Only the text of the records, copied exactly, is wanted; no pictures.

__EXCERPTED RECORDS__

⁂

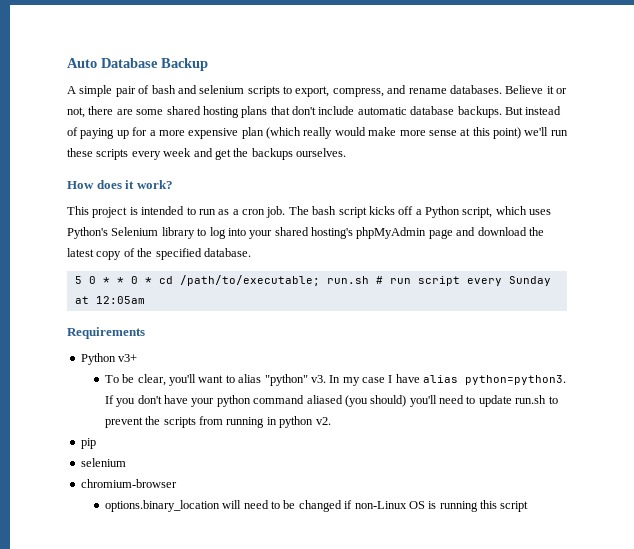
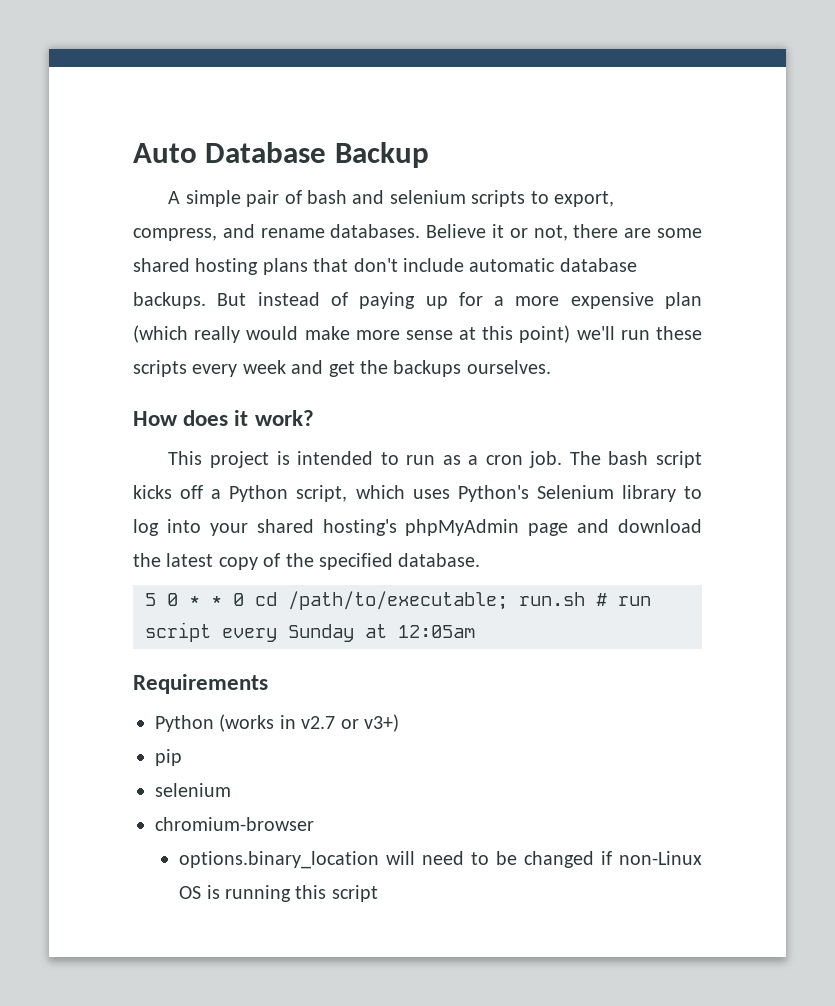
[144,277,152,284] * -> (244, 599) none
[118,354,138,362] [104,374,567,386] [104,395,558,407] [104,416,331,428] v3+ // To be clear, you'll want to alias "python" v3. In my case I have alias python=python3. If you don't have your python command aliased (you should) you'll need to update run.sh to prevent the scripts from running in python v2. -> [219,714,399,732] (works in v2.7 or v3+)

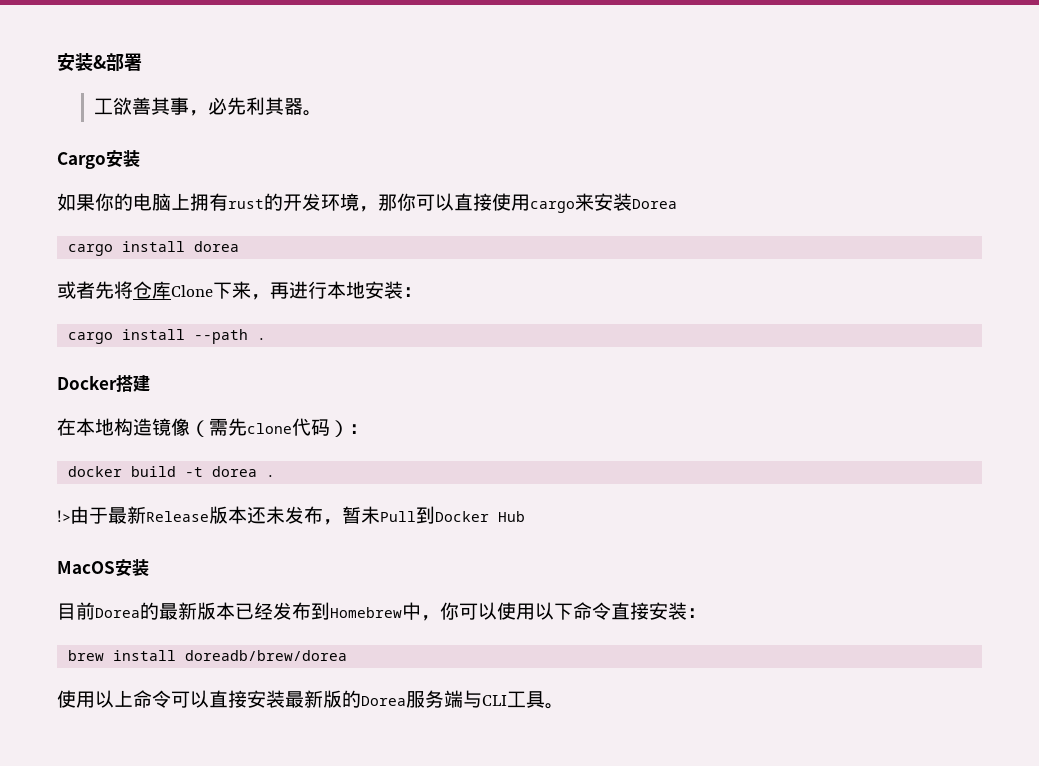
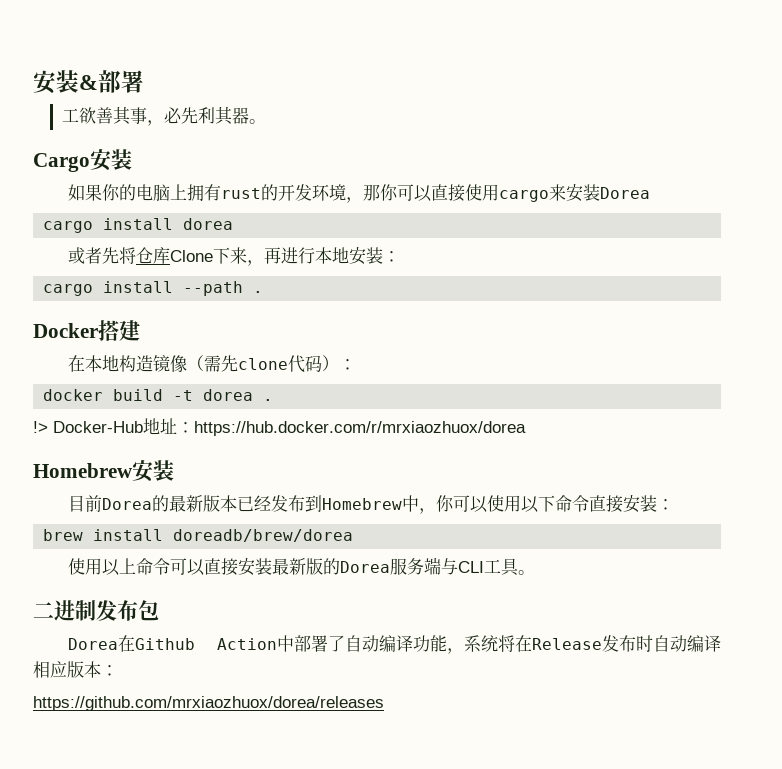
[70,506,525,525] [57,561,115,574] 由于最新Release版本还未发布，暂未Pull到Docker Hub // MacOS -> [53,418,526,436] [33,463,133,478] Docker-Hub地址：https://hub.docker.com/r/mrxiaozhuox/dorea // Homebrew
(564, 706) none -> [33,600,159,621] [67,635,721,654] [33,661,118,678] [33,696,384,711] // 二进制发布包 // Dorea在Github Action中部署了自动编译功能，系统将在Release发布时自动编译相应版本： // https://github.com/mrxiaozhuox/dorea/releases

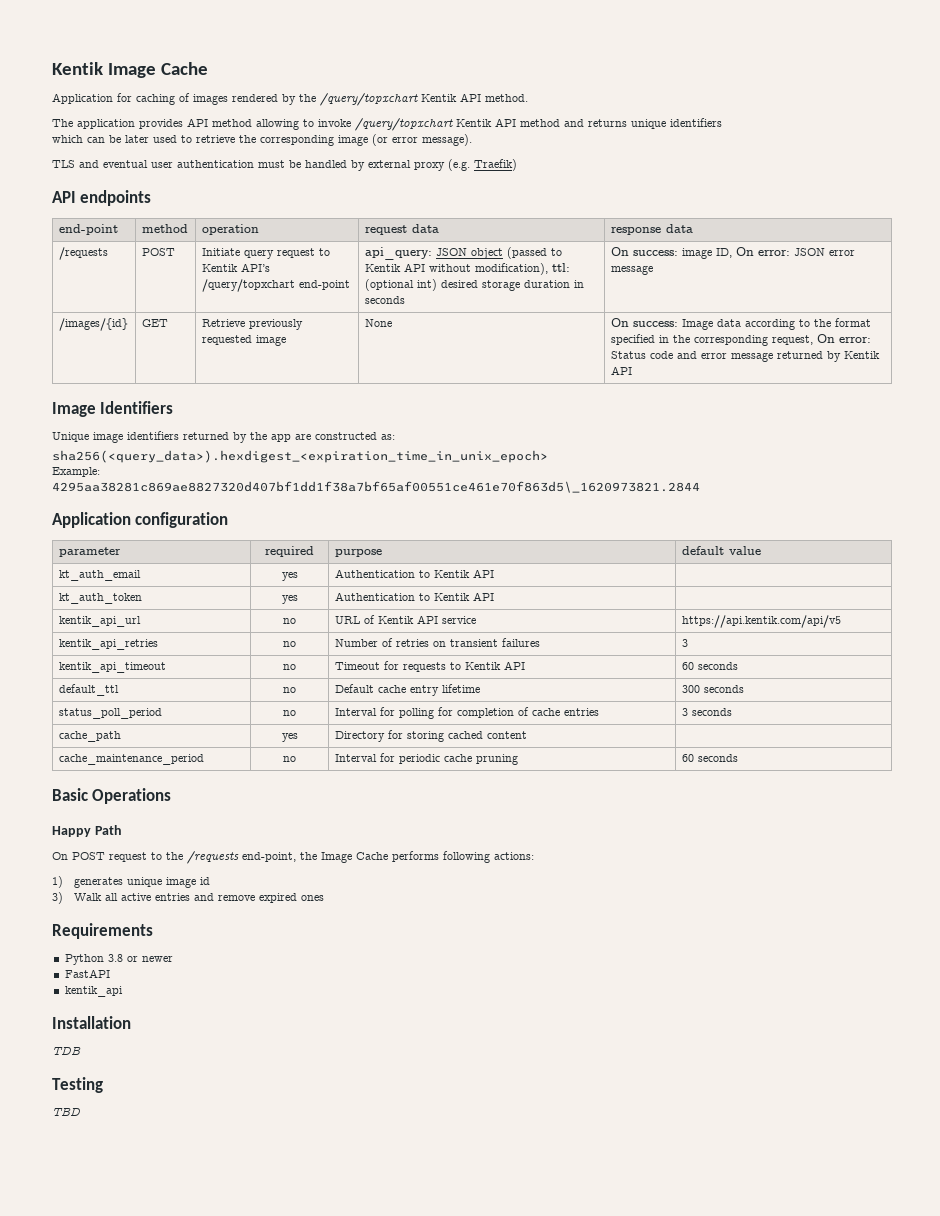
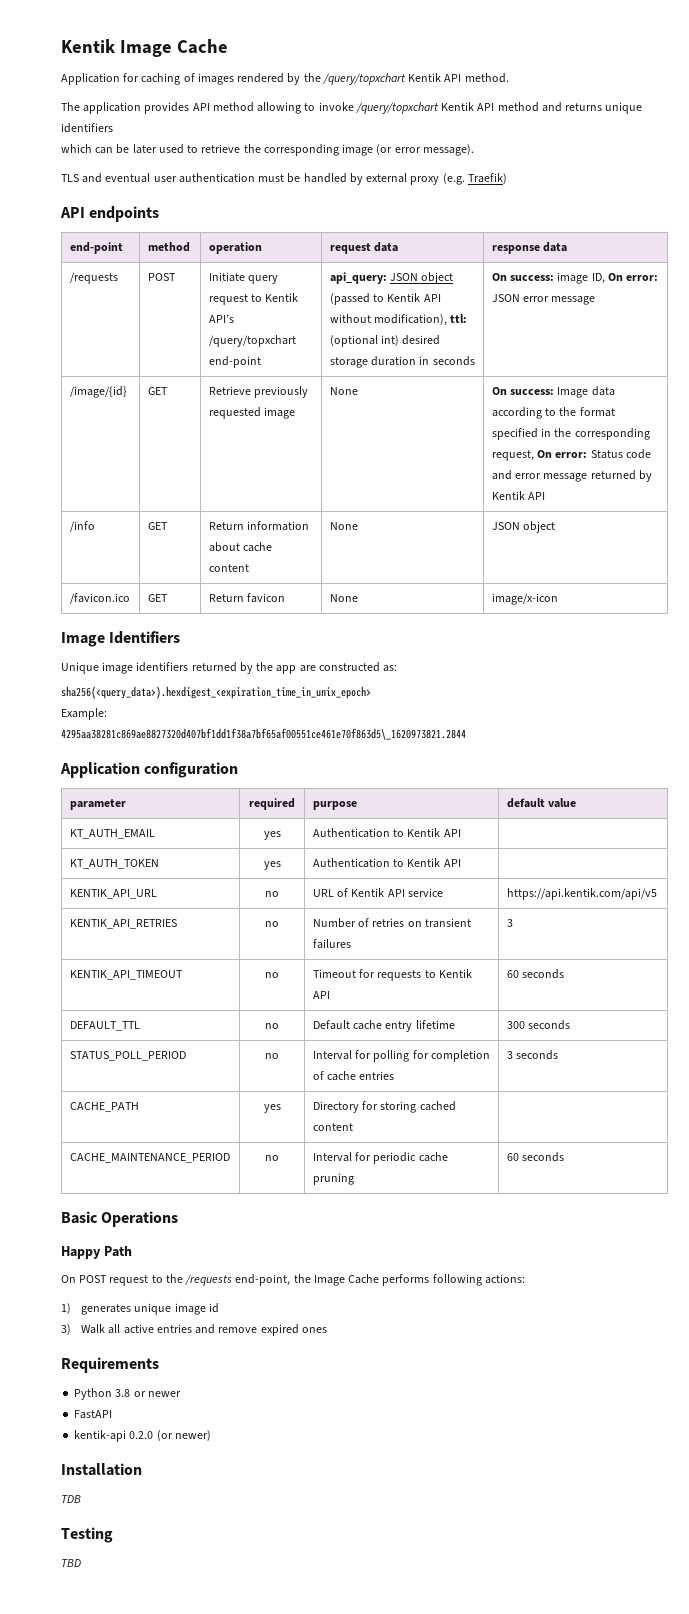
[58,318,128,331] /images/{id} -> [69,386,127,398] /image/{id}
(632, 370) none -> [69,521,95,532] [147,522,168,530] [208,521,310,531] [208,542,273,552] [208,564,249,572] [329,522,358,530] [491,521,556,533] [69,593,130,604] [147,594,168,602] [208,593,286,603] [329,594,358,602] [491,593,558,605] // /info | GET | Return information about cache content | None | JSON object // /favicon.ico | GET | Return favicon | None | image/x-icon
[58,570,141,581] [281,572,298,581] [334,569,494,578] [58,593,142,604] [281,595,298,604] [334,592,494,601] [58,616,141,627] kt_auth_email | yes | Authentication to Kentik API | // kt_auth_token | yes | Authentication to Kentik API | // kentik_api_url -> [69,829,155,839] [263,831,281,840] [312,828,461,838] [69,859,159,869] [263,861,281,870] [312,858,461,868] [69,889,157,899] KT_AUTH_EMAIL | yes | Authentication to Kentik API | // KT_AUTH_TOKEN | yes | Authentication to Kentik API | // KENTIK_API_URL
[58,639,158,650] kentik_api_retries -> [69,919,177,929] KENTIK_API_RETRIES
[58,662,166,673] kentik_api_timeout -> [69,970,183,980] KENTIK_API_TIMEOUT
[58,684,119,696] default_ttl -> [69,1021,140,1031] DEFAULT_TTL
[58,708,162,719] status_poll_period -> [69,1051,186,1061] STATUS_POLL_PERIOD
[58,731,121,742] cache_path -> [69,1102,139,1112] CACHE_PATH
[58,754,204,765] cache_maintenance_period -> [69,1153,230,1163] CACHE_MAINTENANCE_PERIOD
[64,986,123,997] kentik_api -> [74,1430,211,1442] kentik-api 0.2.0 (or newer)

⁂

__RESPONSE BOX__
[144,277,152,284] * -> (244, 599) none
[118,354,138,362] [104,374,567,386] [104,395,558,407] [104,416,331,428] v3+ // To be clear, you'll want to alias "python" v3. In my case I have alias python=python3. If you don't have your python command aliased (you should) you'll need to update run.sh to prevent the scripts from running in python v2. -> [219,714,399,732] (works in v2.7 or v3+)

[70,506,525,525] [57,561,115,574] 由于最新Release版本还未发布，暂未Pull到Docker Hub // MacOS -> [53,418,526,436] [33,463,133,478] Docker-Hub地址：https://hub.docker.com/r/mrxiaozhuox/dorea // Homebrew
(564, 706) none -> [33,600,159,621] [67,635,721,654] [33,661,118,678] [33,696,384,711] // 二进制发布包 // Dorea在Github Action中部署了自动编译功能，系统将在Release发布时自动编译相应版本： // https://github.com/mrxiaozhuox/dorea/releases

[58,318,128,331] /images/{id} -> [69,386,127,398] /image/{id}
(632, 370) none -> [69,521,95,532] [147,522,168,530] [208,521,310,531] [208,542,273,552] [208,564,249,572] [329,522,358,530] [491,521,556,533] [69,593,130,604] [147,594,168,602] [208,593,286,603] [329,594,358,602] [491,593,558,605] // /info | GET | Return information about cache content | None | JSON object // /favicon.ico | GET | Return favicon | None | image/x-icon
[58,570,141,581] [281,572,298,581] [334,569,494,578] [58,593,142,604] [281,595,298,604] [334,592,494,601] [58,616,141,627] kt_auth_email | yes | Authentication to Kentik API | // kt_auth_token | yes | Authentication to Kentik API | // kentik_api_url -> [69,829,155,839] [263,831,281,840] [312,828,461,838] [69,859,159,869] [263,861,281,870] [312,858,461,868] [69,889,157,899] KT_AUTH_EMAIL | yes | Authentication to Kentik API | // KT_AUTH_TOKEN | yes | Authentication to Kentik API | // KENTIK_API_URL
[58,639,158,650] kentik_api_retries -> [69,919,177,929] KENTIK_API_RETRIES
[58,662,166,673] kentik_api_timeout -> [69,970,183,980] KENTIK_API_TIMEOUT
[58,684,119,696] default_ttl -> [69,1021,140,1031] DEFAULT_TTL
[58,708,162,719] status_poll_period -> [69,1051,186,1061] STATUS_POLL_PERIOD
[58,731,121,742] cache_path -> [69,1102,139,1112] CACHE_PATH
[58,754,204,765] cache_maintenance_period -> [69,1153,230,1163] CACHE_MAINTENANCE_PERIOD
[64,986,123,997] kentik_api -> [74,1430,211,1442] kentik-api 0.2.0 (or newer)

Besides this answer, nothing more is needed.